Predating password

10-May-2020 05:33

There is much to be gained from joint work with interested psychiatric colleagues.

While the title of this article draws attention to the risk of mistaking “neurological” disorders for psychiatric ones, the opposite mistake is almost certainly more common.

Cognitive and behavioural involvement is the rule, not the exception, among patients with disorders of the central nervous system (CNS).

The physical and psychological symptoms of disease can therefore be related in the following ways: (1) physical symptoms come to light by way of complex psychological processes; (2) psychological upset can manifest itself in physical symptoms; (3) physical diseases commonly cause a secondary psychological reaction; (4) one category of physical disease, affecting the brain, can give rise, more or less directly, to psychological manifestations.

Peripheral nerve involvement and motor dysfunction characterise the initial presentation of the infantile and juvenile forms.

In the rarer adult form, cognitive and psychiatric features predominate and patients may present with dementia or psychosis.

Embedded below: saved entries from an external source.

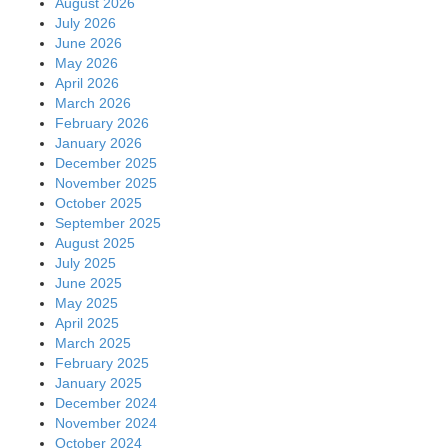
August 2026
July 2026
June 2026
May 2026
April 2026
March 2026
February 2026
January 2026
December 2025
November 2025
October 2025
September 2025
August 2025
July 2025
June 2025
May 2025
April 2025
March 2025
February 2025
January 2025
December 2024
November 2024
October 2024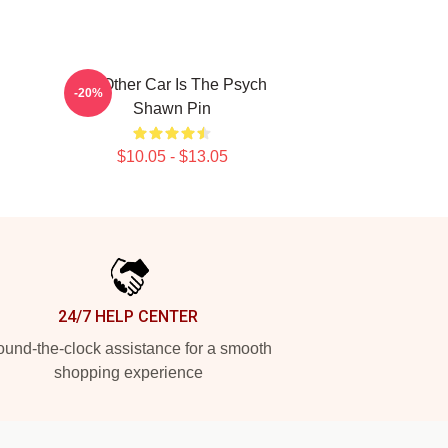
My Other Car Is The Psych
-20%
Shawn Pin
$10.05 - $13.05
24/7 HELP CENTER
und-the-clock assistance for a smooth
shopping experience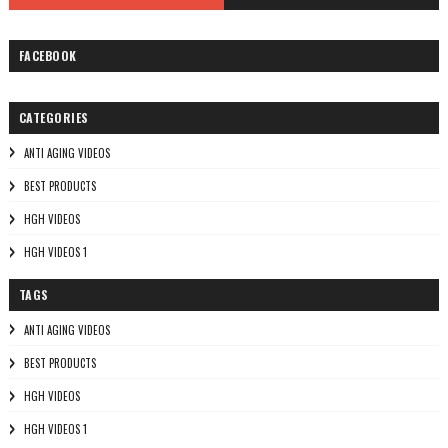
FACEBOOK
CATEGORIES
ANTI AGING VIDEOS
BEST PRODUCTS
HGH VIDEOS
HGH VIDEOS 1
TAGS
ANTI AGING VIDEOS
BEST PRODUCTS
HGH VIDEOS
HGH VIDEOS 1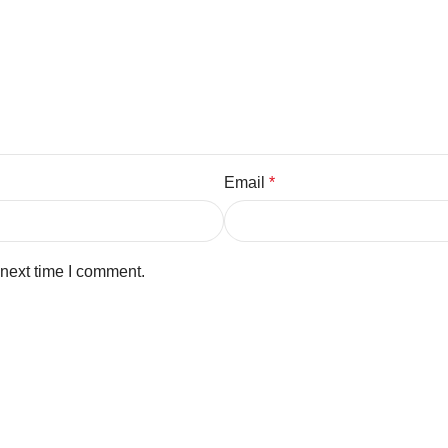
Email
*
 next time I comment.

Inherited leucodystrophies can present with neuropsychiatric features.

Metachromatic leucodystrophy, for example, caused by a deficiency of the lysosomal enzyme arylsulphatase-A (ASA) leading to demyelination in peripheral and central white matter, has infantile, juvenile, and adult forms.

Neurology has an especially close relationship with psychology and psychiatry, as all three disciplines focus on the functions and disorders of a single organ, the brain.

This is well recognised in some conditions—for example, Huntington’s disease, which is commonly associated with depression, apathy and aggressivity, and sometimes associated with psychosis, obsessive–compulsive disorder and suicide; these features, or the predominantly subcortical dementia of Huntington’s disease, can precede or overshadow the associated chorea.

Wilson’s disease presents with primarily neuropsychiatric symptoms including personality change, mood disturbance, psychosis, and cognitive impairment in around one third of cases.

This is to emphasise that, although brain disorders are often carved up into these subcategories for practical or heuristic purposes, these distinctions are often tenuous.

The cognitive, psychological, and behavioural sequelae of CNS disorders depend, inter alia, on: the tempo of the underlying disorder; the brain regions it affects; the neurotransmitter systems it involves; and various individual characteristics, such as age, sex, and psychosocial background: Many of the inherited disorders of the central nervous system have neuropsychiatric as well as traditionally “neurological” manifestations.

We cannot possibly discuss all the neurological disorders which can be mistaken as psychiatric in this short article: we have picked out an illustrative assortment to convey the broad approach we recommend.